Mr Gongadze strongly criticised Mr Kuchma and his allies for alleged corruption and incompetence before he disappeared from Kiev in September 2000.
His headless body was found in woods outside the city more than a month later, and anger over the case and the apparent impunity enjoyed by top officials fuelled public anger that sparked the 2004 Orange Revolution.
“A criminal case has been opened against Leonid Kuchma. He is suspected of implication in the murder of Georgy Gongadze,” said Ukraine’s deputy prosecutor general Renat Kuzmin.
“Kuchma is now suspected of abuse of power and giving illegal orders to interior ministry employees that led to the death of the journalist,” said Mr Kuzmin. He added that the man who led Ukraine for a decade from 1994 was now banned from leaving the country.
The Gongadze case dogged Mr Kuchma’s second term in office, particularly after one of his former bodyguards fled to the US with what he said were secretly recorded tapes. A man who sounded like Mr Kuchma ordered officials to “deal with” the reporter and suggested that he be “kidnapped by Chechens” on the tapes.
The recordings include a conversation between what sounds like Mr Kuchma and his interior minister, Yuri Kravchenko, discussing how to get rid of Mr Gongadze.
Months after pro-western leaders came to power in Ukraine in 2005 and vowed to find the killers, Mr Kravchenko was found dead at his home with gunshot wounds that police said were self-inflicted.
Rumours persist that he was murdered to prevent him incriminating influential accomplices.

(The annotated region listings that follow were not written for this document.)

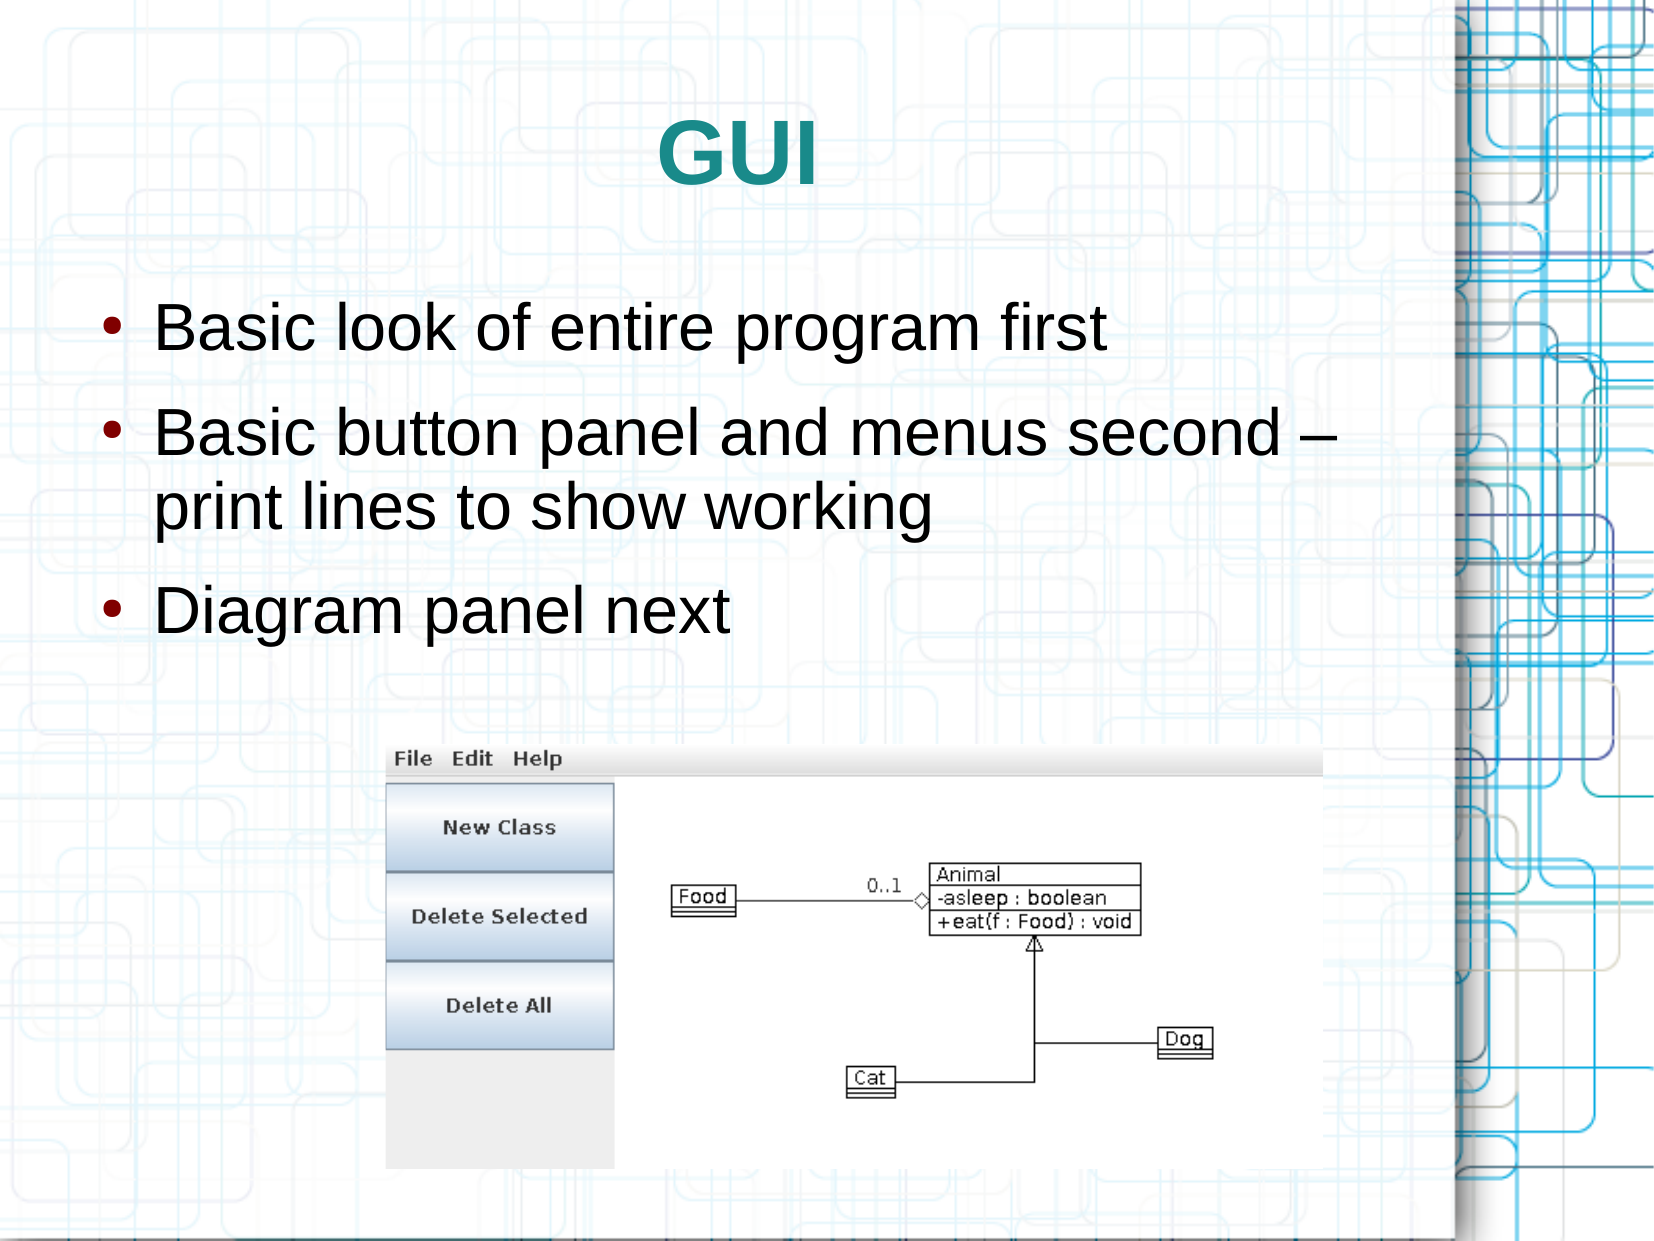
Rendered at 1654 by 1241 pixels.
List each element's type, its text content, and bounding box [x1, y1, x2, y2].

title GUI [59, 49, 1418, 257]
picture [0, 0, 1654, 1241]
picture [385, 744, 1323, 1169]
list Basic look of entire program first Basic button panel and menus second – print lines to show working Diagram panel next [82, 290, 1418, 1241]
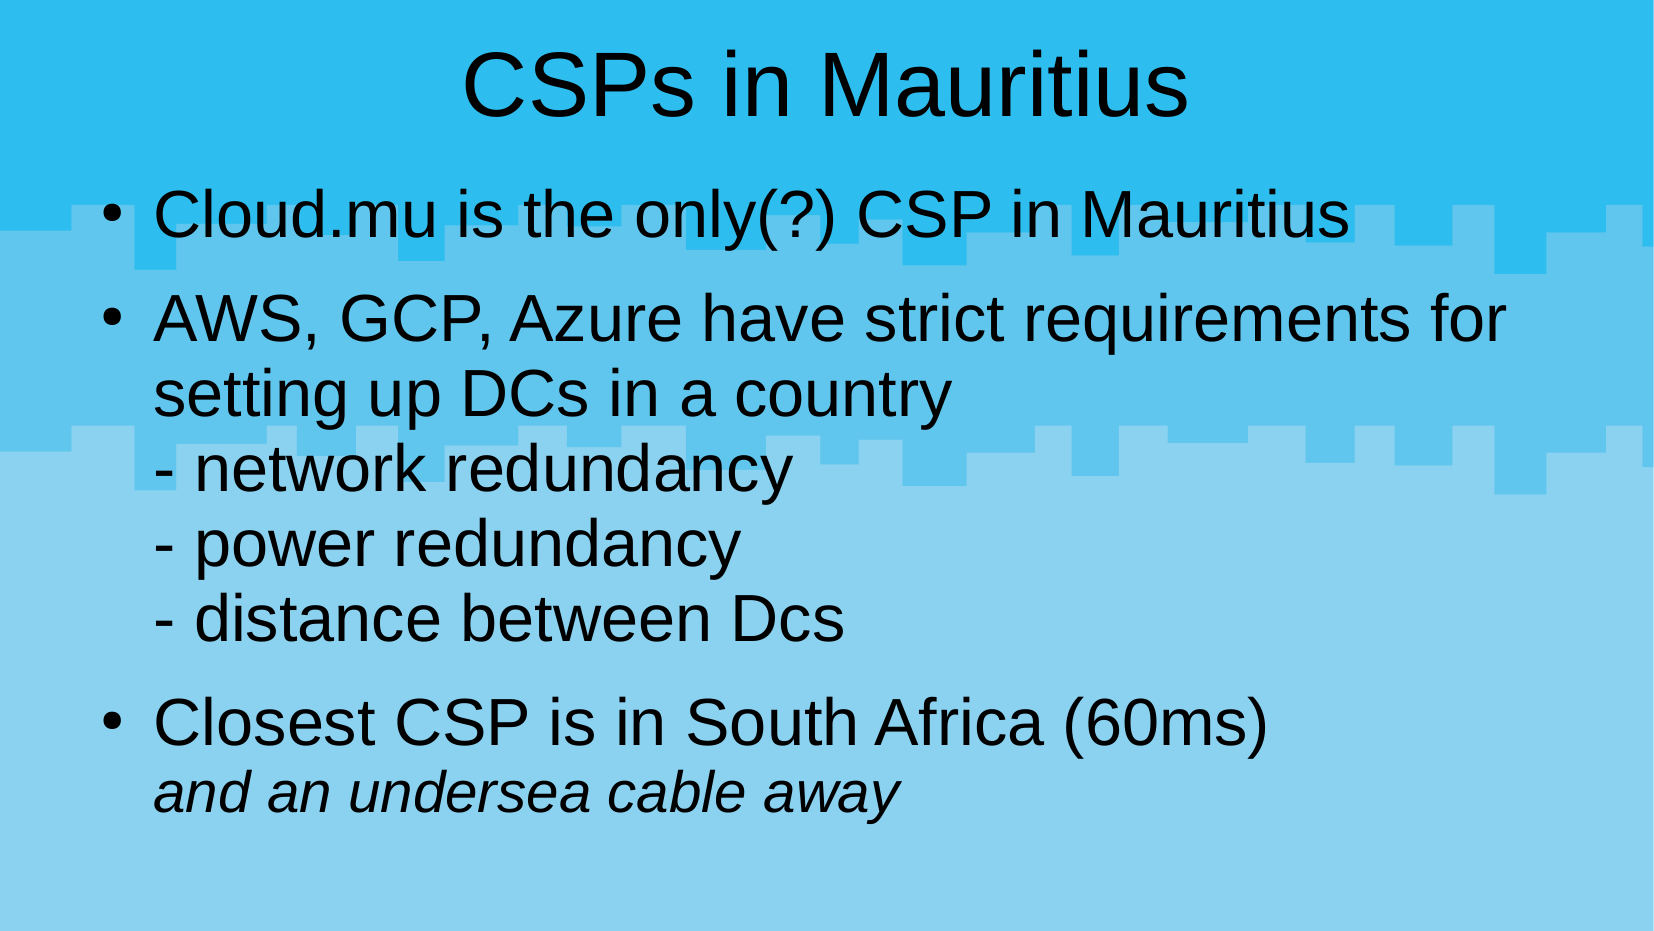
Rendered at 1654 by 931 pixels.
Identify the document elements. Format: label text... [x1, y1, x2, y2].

picture [0, 0, 1654, 931]
title CSPs in Mauritius [82, 7, 1571, 163]
list Cloud.mu is the only(?) CSP in Mauritius AWS, GCP, Azure have strict requirements for setting up DCs in a country - network redundancy - power redundancy - distance between Dcs Closest CSP is in South Africa (60ms) and an undersea cable away [82, 177, 1571, 916]
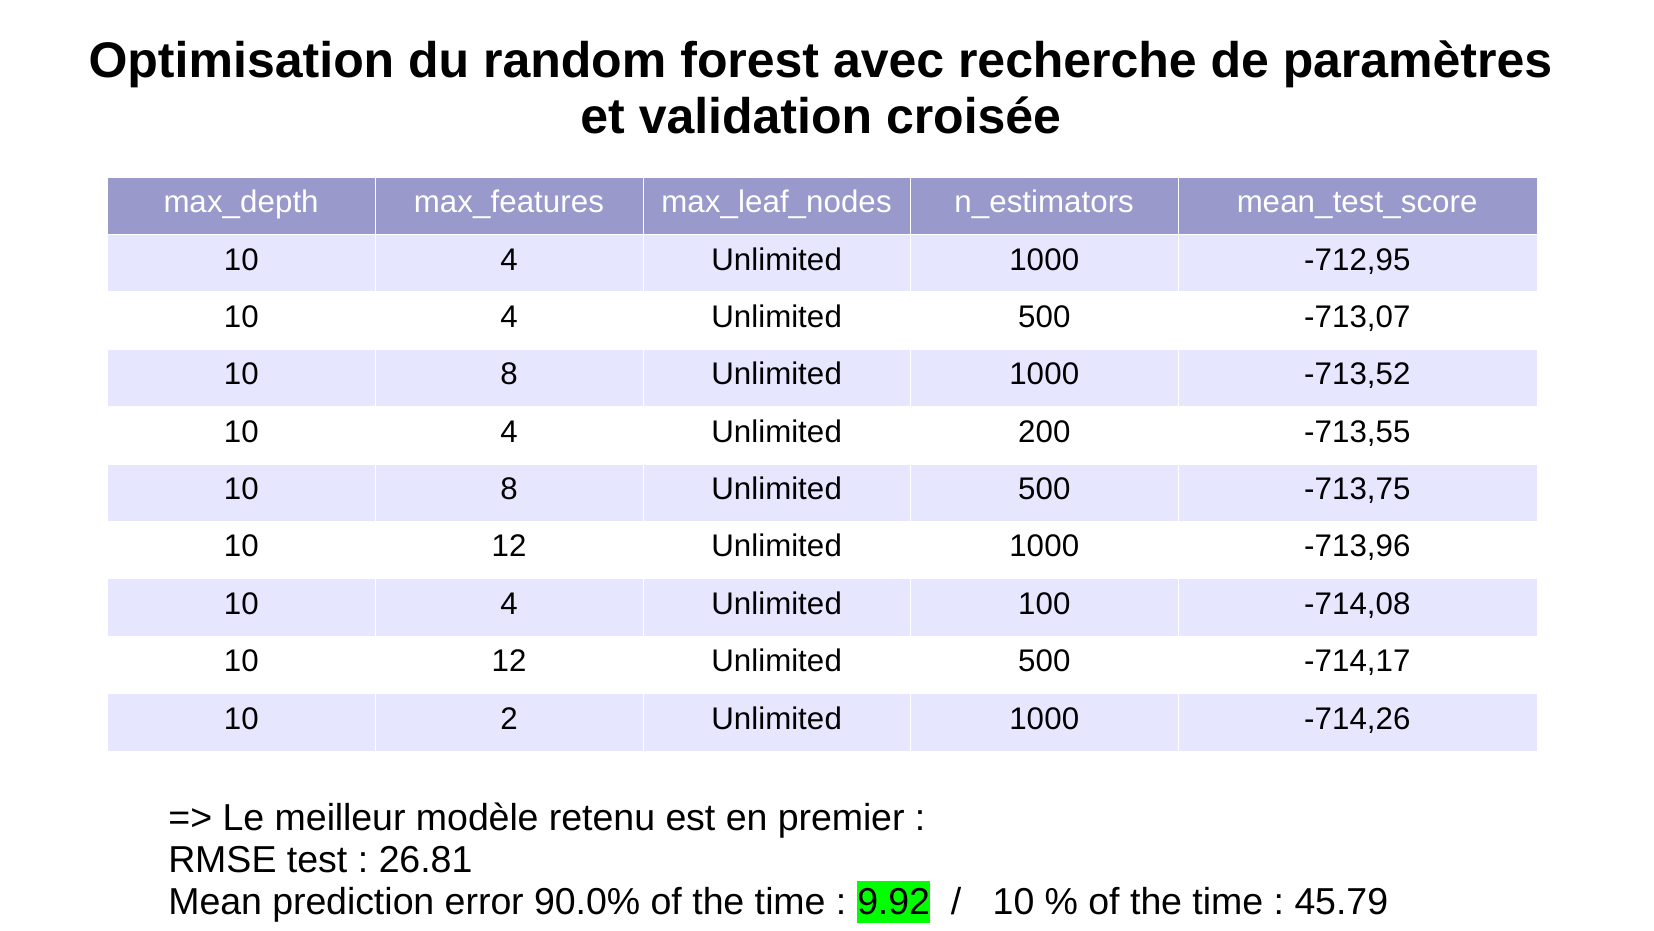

Mr Kuchma has always denied the authenticity of the tapes and rejected allegations of involvement in Mr Gongadze’s murder.
Two former interior ministry officers are serving prison sentences for their role in the killing, and former police general Oleksiy Pukach is awaiting trial.
Last year, investigators announced it was Mr Kravchenko who had ordered subordinates to abduct and murder the journalist.
Some analysts suspect the latest developments are little more than a publicity stunt which will see prosecutors loyal to current president Viktor Yanukovich clear Mr Kuchma’s name, while using the case to deflect domestic and international criticism that they are only using their legal powers to attack opposition leader Yulia Tymoshenko and her allies.